Detective Eddie Boone (James Black) and his buddy and partner Mike Weitz (Tom Hoover) are on the drug beat. One night they are lured into a trap by their snitch Squeaky (Michael Cagnoli). Mike disappears encountering some of the zombie-like victims of the new drug Ozone, while Eddie gets injected with a small dose of it.
The bust going tits up does of course lead to the expected trouble with the cops’ captain (Jerry Camp); on the other hand, he doesn’t seem too bothered with one of his men just disappearing for quite some time. Eddie, on the other hand, is very much bothered, and begins an odyssey through the strangest parts of his city at night, searching for his friend and encountering ever more bizarre Ozone-made mutants and weird situations. At the same time he also has to fight the psychological and physical changes that little dose of the drug he got hit with inflicts upon him.
Director/writer/editor/producer etc J.R. Bookwalter is of course one, if not the godfather of the DIY type of US indie horror. Ozone may very well be his magnum opus (unless there’s still something great coming from him, something I’d be very happy about). It’s a little wonder for a film of its type, the sort of thing where ambition, actual ability (I’ll always believe that Bookwalter could have been one of the great popular horror directors if a company threw some actual, no strings attached, money at him), and a bit of luck come together to make a damn good film, instead of “just” a damn good film made on the semi-professional level.
Sure, there are moments when the seat of their pants filmmaking is visible, and the acting’s not consistently great, but Ozone never feels like a film that needs its viewer to excuse its flaws with it being indie, because so much of it is simply exactly like it is supposed to be. Of the course, the way it is supposed to be isn’t necessarily the way a mainstream horror movie should be shaped – but that’s only a bad thing if you need all movies to follow the same rules all of the time. A horrible idea, if you ask me.
One of the clear stars of the production are the incredible special effects that begin with relatively standard pizza face pseudo-zombie business but very quickly - once Eddie starts on his odyssey through the night - escalate into realms of the creepily surreal close in style and quality to what Screaming Mad George sometimes did in/for Brian Yuzna productions.
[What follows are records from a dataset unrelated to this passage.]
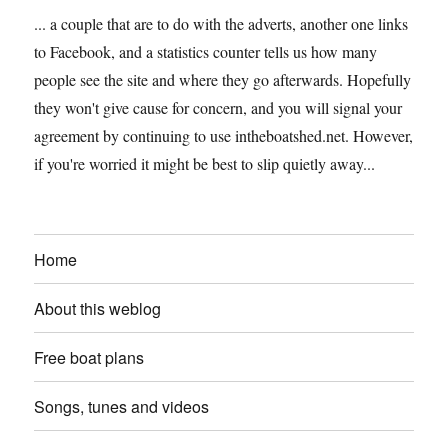
... a couple that are to do with the adverts, another one links
to Facebook, and a statistics counter tells us how many
people see the site and where they go afterwards. Hopefully
they won't give cause for concern, and you will signal your
agreement by continuing to use intheboatshed.net. However,
if you're worried it might be best to slip quietly away...
Home
About this weblog
Free boat plans
Songs, tunes and videos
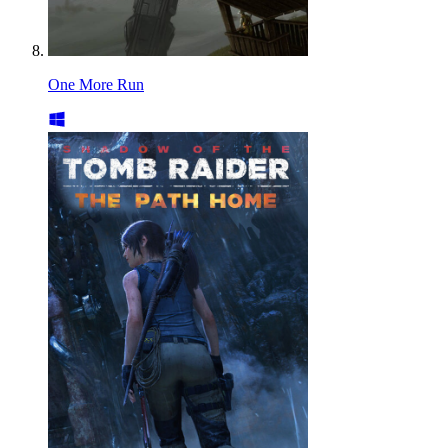
One More Run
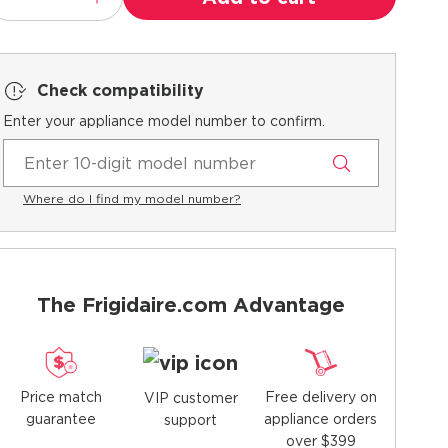
Check compatibility
Enter your appliance model number to confirm.
Where do I find my model number?
The Frigidaire.com Advantage
Price match
Free delivery on
VIP customer
guarantee
appliance orders
support
over $399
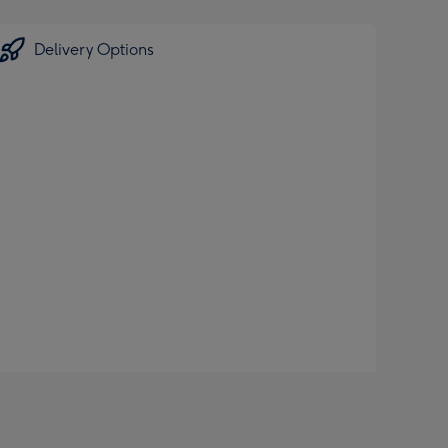
Delivery Options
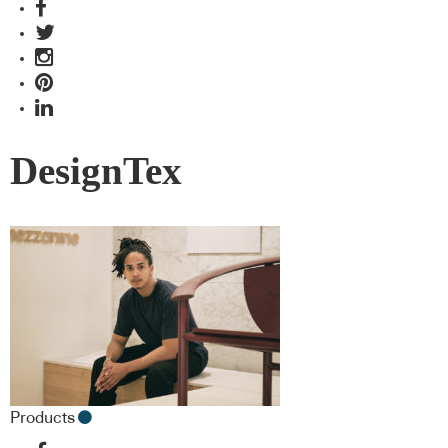
DesignTex
Products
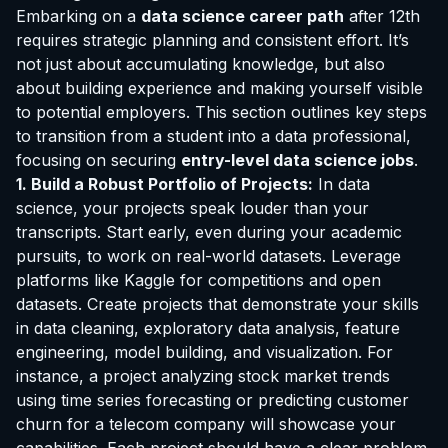
Embarking on a
data science career path
after 12th
requires strategic planning and consistent effort. It’s
not just about accumulating knowledge, but also
about building experience and making yourself visible
to potential employers. This section outlines key steps
to transition from a student into a data professional,
focusing on securing
entry-level data science jobs
.
1. Build a Robust Portfolio of Projects:
In data
science, your projects speak louder than your
transcripts. Start early, even during your academic
pursuits, to work on real-world datasets. Leverage
platforms like Kaggle for competitions and open
datasets. Create projects that demonstrate your skills
in data cleaning, exploratory data analysis, feature
engineering, model building, and visualization. For
instance, a project analyzing stock market trends
using time series forecasting or predicting customer
churn for a telecom company will showcase your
There’s so much incredible stuff on screen here – including a sex scene to ween anyone off of sex scenes for the future – the film would be worth your time for it alone.
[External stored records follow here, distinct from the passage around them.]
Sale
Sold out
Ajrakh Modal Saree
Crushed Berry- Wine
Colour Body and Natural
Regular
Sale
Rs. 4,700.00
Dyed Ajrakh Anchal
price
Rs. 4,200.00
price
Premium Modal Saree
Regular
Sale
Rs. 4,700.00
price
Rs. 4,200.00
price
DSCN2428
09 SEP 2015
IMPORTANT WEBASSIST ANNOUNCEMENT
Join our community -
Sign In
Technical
However, Ozone also works very well indeed as one of those films about a character dropped into the dark side of his city, learning – potentially terrible – truths about the nightside of his world as well as himself. It’s actually rather effective at this, turning up the weirdness of living by night via the power of the surreal and the strange. Dark underbellies, it turns out here, are darker and much weirder than you think.
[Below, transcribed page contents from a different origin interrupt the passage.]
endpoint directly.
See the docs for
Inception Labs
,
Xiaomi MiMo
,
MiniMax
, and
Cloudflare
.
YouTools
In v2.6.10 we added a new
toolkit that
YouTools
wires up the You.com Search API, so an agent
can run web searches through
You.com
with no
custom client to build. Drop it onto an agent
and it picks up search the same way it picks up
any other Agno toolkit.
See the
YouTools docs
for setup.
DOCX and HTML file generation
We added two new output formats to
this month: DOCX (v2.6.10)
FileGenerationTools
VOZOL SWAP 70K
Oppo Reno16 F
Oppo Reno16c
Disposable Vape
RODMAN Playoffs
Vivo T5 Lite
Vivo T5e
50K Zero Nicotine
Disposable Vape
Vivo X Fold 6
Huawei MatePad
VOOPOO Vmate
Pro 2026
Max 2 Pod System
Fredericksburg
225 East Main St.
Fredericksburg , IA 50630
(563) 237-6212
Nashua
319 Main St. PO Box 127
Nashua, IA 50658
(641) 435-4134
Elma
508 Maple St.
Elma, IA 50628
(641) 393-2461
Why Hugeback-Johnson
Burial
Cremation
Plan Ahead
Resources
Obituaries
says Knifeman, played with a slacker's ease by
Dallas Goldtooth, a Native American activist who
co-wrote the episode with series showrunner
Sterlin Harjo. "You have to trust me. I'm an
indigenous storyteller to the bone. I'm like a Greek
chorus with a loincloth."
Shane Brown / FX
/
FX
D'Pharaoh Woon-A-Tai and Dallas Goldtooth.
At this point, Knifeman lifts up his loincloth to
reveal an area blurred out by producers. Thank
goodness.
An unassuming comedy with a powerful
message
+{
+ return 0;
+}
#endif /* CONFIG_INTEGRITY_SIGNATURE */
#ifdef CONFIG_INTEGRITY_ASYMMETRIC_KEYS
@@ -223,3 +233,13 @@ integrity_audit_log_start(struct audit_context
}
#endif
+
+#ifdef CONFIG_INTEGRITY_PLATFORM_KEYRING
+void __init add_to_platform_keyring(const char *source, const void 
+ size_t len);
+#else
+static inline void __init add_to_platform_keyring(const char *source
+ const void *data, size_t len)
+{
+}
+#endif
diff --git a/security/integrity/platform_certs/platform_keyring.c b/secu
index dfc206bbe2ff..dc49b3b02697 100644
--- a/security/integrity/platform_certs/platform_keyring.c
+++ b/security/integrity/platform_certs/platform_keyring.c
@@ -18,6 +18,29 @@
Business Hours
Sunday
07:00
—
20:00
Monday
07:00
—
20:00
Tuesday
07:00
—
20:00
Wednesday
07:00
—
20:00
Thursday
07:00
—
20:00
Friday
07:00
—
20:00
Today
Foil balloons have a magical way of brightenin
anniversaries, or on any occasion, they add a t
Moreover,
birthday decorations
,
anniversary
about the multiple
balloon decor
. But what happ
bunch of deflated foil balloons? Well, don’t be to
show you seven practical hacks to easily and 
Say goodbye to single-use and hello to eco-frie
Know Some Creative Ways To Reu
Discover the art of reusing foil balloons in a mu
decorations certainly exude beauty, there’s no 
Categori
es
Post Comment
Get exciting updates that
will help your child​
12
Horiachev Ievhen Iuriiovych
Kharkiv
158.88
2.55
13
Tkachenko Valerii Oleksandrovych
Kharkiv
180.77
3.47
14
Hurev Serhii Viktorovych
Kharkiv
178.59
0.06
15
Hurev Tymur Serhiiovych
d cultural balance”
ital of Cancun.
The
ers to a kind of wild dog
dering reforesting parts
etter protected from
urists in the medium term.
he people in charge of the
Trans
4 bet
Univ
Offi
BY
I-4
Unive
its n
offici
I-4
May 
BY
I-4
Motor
Apart from Bookwalter’s fun use of well-worn cop and action movie tropes, the film’s mood often feels like an early 90s indie horror version of the more surreal and weird end of 70s US horror, films like Lemora, a Child’s Tale of the Supernatural or Messiah of Evil, movies which, as this one does, weren’t afraid of ignoring the favoured filmmaking handbooks of their time and just went for doing what felt right. There’s a degree of fearlessness that comes with this territory I find absolutely admirable, a willingness to do whatever feels right for a film, rules and budgets be damned.